DESDE EL SÓTANO
Nº: 39 . 3ª época. Año III
Jäger 01 Por: Jorge Vedovelli
 

Jäger

18 de Agosto de 1946. En algún lugar del Desierto de Libia.

Uniforme de salto

Dicen que la guerra acabó hace más de un año, pero no para nosotros.

Soy Joseph V. Mutz, Feldwebel de la Segunda Compañía, Batallón antitanque, de la Primera División Paracaidista alemana; y estas páginas son el salvavidas de mi cordura. Plasmar en ellas mis recuerdos quizá no hagan más llevadera mi condena, pero conseguirán hallar qué no fue infierno en las entrañas de esta guerra.

Mientras escribo, el polvo y el calor seco del desierto quiebran la piel de mis hombros y el espíritu de muchos de los camaradas que me acompañan. Ahora somos prisioneros en un campo de concentración sin vallas o alambradas, al que solo bastan la arena y las serpientes para hacer inútil cualquier plan de fuga.

Pero no fue siempre así. Hubo un tiempo, que ahora siento casi ajeno, en que el entusiasmo y el ansia de aventuras golpeaban nuestro pecho con insistencia adolescente. Éramos Sigfrido, Lanzarote y Odiseo, y junto a muchos, me vi haciendo planes de gloria uniformada entre olor a estiércol y a sudor, en vagones de ganado.

Nuestro destino era el aeródromo de Klagenfurt, en la región austriaca de Carintia. A pesar del frío y las penurias del viaje, nuestro moral era alta y las bromas y canciones se sucedían como un velo que nublara la realidad de la guerra.

De los ciento cincuenta muchachos que ocupábamos el tercer vagón, veintisiete procedíamos de la misma aldea o de pueblos cercanos. Conmigo estaban Schmitt, Ritter, Alland y Krupp. Viejos amigos de correrías, cuyo destino se uniría al mío con cadenas invisibles.

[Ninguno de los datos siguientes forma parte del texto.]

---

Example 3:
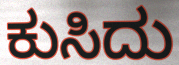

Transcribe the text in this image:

ಕುಸಿದು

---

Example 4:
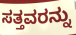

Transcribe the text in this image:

ಸತ್ತವರನ್ನು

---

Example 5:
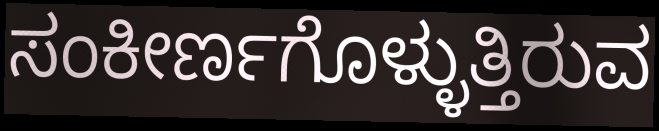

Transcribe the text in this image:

ಸಂಕೀರ್ಣಗೊಳ್ಳುತ್ತಿರುವ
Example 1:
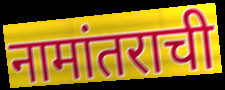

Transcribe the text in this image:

नामांतराची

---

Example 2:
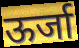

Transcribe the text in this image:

Como la mayoría, éramos voluntarios. Sangre nueva alistada para una contienda que prometía la liberación de nuestro pueblo tras Versalles.

Insignia paracaidista

La elección del Arma había sido fácil: Descartados los pilotos, la opción más arriesgada eran los Fallschirmjäger (paracaidistas). Sin pensarlo, elegí esta última. Pocas veces había vuelto a casa más ufano que aquella tarde en que exhibía como un trofeo mi solicitud aceptada.

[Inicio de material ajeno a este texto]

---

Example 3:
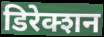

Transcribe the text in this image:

डिरेक्शन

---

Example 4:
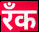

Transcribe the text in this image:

रँक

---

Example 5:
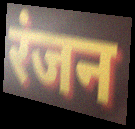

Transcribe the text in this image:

रंजन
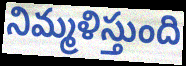
నిమ్మళిస్తుంది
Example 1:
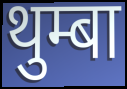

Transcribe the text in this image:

-Este Jupp está loco -repetía mi madre lívida y con las manos en la cara-, este Jupp está loco...

Cuando se lo comuniqué a mi padre no respondió, sólo se levantó de su escritorio y me abrazó como no recuerdo que hubiera hecho nunca. Luego se despidió en silencio retorciéndose los bigotes con orgullo, mientras disimulaba la emoción que pugnaba por escaparse de sus ojos.

El mercancías reconvertido llegó hasta casi las puertas del aeródromo. Era una mañana gris, había nevado y miles de carámbanos de hielo colgaban del techo de los hangares.

Un sargento nos recibió con la misma frialdad que el día, nos hizo formar, pasó revista en silencio al heterogéneo grupo de novatos que tenía enfrente y, sin hacer el más mínimo comentario, nos condujo a la enfermería.

Krupp y yo nos miramos de reojo y contuvimos la risa. Si ésta era la severidad de los instructores de la Luftwaffe, la guerra iba a ser un paseo.